A New Coke continuou no mercado por mais algum tempo sob o nome “Coke 2” – mas é considerada até hoje como um dos maiores fiascos da companhia. Em 1985, a Pepsi estampou uma propaganda no jornal New York Times, alegando que havia vencido a guerra das colas.
(Em 2019, diga-se, a Coca relançou a New Coke. Era uma edição comemorativa ao lançamento da terceira temporada de Stranger Things, que se passa em 1985, ano de criação do refri. Saiba mais neste texto da Super.)
A guerra continua?
O Desafio Pepsi, é bom dizer, não tem nenhuma validade científica. Em alguns dos testes, suspeita-se que as Cocas estavam muito mais geladas que as Pepsi, o que afetaria na sua percepção de sabor. Além disso, uma pesquisa com vinhos mostrou que, em testes cegos, existe uma tendência de optarmos por sabores mais doces (o que pode explicar a preferência por Pepsi e até a decisão de criar a New Coke).
Nos anos 1990, a Pepsi seguiu investindo pesado em publicidade.

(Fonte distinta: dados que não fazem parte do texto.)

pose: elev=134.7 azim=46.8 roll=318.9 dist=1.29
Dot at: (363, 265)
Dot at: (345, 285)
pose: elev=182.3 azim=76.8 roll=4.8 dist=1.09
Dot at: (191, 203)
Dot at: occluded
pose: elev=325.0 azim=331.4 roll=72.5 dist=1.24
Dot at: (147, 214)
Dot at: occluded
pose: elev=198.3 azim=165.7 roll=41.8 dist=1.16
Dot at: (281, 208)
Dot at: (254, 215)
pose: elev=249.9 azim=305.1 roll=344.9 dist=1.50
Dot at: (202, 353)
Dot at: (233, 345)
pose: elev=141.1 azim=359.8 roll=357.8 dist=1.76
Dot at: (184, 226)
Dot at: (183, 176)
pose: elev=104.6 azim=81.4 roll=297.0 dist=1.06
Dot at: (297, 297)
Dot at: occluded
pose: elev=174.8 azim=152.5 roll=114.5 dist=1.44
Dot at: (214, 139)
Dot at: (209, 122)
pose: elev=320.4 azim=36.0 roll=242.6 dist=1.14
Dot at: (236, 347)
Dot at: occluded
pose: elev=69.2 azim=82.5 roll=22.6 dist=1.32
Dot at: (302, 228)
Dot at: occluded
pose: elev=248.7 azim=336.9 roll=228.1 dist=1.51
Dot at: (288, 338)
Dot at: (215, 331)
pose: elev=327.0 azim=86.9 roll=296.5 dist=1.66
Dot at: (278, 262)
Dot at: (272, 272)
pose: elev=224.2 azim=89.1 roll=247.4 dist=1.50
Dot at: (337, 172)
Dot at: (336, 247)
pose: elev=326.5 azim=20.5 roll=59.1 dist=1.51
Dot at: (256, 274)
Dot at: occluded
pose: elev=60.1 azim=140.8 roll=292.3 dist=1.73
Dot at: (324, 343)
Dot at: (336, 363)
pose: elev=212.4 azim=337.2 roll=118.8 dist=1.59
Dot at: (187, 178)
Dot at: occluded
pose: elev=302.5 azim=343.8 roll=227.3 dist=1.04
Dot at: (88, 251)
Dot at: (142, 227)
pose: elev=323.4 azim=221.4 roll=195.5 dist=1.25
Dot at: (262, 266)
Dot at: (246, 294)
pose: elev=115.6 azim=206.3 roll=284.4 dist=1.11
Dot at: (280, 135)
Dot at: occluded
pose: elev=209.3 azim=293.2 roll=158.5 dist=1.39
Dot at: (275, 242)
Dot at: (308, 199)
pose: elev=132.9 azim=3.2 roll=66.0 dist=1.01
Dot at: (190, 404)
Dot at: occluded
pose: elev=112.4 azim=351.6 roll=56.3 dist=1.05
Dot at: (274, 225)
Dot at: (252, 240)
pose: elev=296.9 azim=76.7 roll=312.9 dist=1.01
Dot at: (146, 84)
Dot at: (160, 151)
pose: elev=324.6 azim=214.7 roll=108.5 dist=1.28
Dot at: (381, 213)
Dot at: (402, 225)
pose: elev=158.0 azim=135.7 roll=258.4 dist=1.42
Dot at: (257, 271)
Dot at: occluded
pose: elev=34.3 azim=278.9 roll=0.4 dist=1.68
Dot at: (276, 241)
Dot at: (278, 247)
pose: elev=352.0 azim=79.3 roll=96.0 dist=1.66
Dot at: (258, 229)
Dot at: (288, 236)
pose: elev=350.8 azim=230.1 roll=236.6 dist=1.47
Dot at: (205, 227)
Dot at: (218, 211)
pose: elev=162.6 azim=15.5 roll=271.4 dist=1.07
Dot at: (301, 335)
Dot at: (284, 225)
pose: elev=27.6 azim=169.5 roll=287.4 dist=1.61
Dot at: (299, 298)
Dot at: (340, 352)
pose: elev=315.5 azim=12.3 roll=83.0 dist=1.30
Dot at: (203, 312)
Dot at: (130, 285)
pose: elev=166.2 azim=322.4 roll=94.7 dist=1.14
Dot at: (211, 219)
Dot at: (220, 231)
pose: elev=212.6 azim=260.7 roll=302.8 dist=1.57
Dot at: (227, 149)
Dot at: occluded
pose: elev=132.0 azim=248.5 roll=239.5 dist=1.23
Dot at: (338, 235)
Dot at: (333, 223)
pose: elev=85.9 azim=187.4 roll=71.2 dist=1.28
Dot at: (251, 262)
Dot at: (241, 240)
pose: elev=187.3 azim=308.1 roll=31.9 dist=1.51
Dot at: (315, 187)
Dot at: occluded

Na época, ela lançou outra campanha de enorme sucesso, a “Pepsi Stuff”, que estimulava as pessoas a juntarem pontos comprando refrigerantes que, posteriormente, poderiam ser trocados por brindes.
Mas o tempo provou que, no longo prazo, a Coca-Cola venceu a guerra. Ela recuperou sua fatia de mercado e, hoje, a Coca clássica corresponde a 19,2% do setor. A Coca Diet, uma bem-sucedida invenção dos anos 1980, é o quinto refri mais consumido.
A Pepsi sequer está na segunda posição: um relatório de 2023 a coloca em terceiro lugar, com 8,31% do setor. A vice-liderança, por uma pequena vantagem, é da Dr. Pepper, com 8,34% (a marca, diga-se, vem atraindo consumidores mais novos com sabores diferentões).
E por que será que, mesmo com o “resultado” do Desafio Pepsi, as pessoas continuam consumindo mais Coca-Cola?
Em 2004, uma pesquisa americana analisou o cérebro de voluntários que beberam Coca e Pepsi em dois momentos: em um, era um teste cego; no outro, eles sabiam quais marcas estavam consumindo. Nesta segunda etapa, houve maior atividade no córtex pré-frontal, uma região cerebral associada a pensamentos de nível superior.
Ou seja: saber o rótulo nos faz tomar decisões racionais baseadas não apenas no sabor, mas na memória e nas experiências que associamos àquela marca. Mesmo com campanhas marcantes, a Pepsi não conseguiu introjetar na cabeça da maioria das pessoas o sentimento que a Coca-Cola desperta. E é por isso que ela jamais conquistou o primeiro lugar no mercado.
Ao que tudo indica, apelar para a nostalgia para ser o refrigerante oficial da sua ceia de Natal parece ter funcionado para a Coca.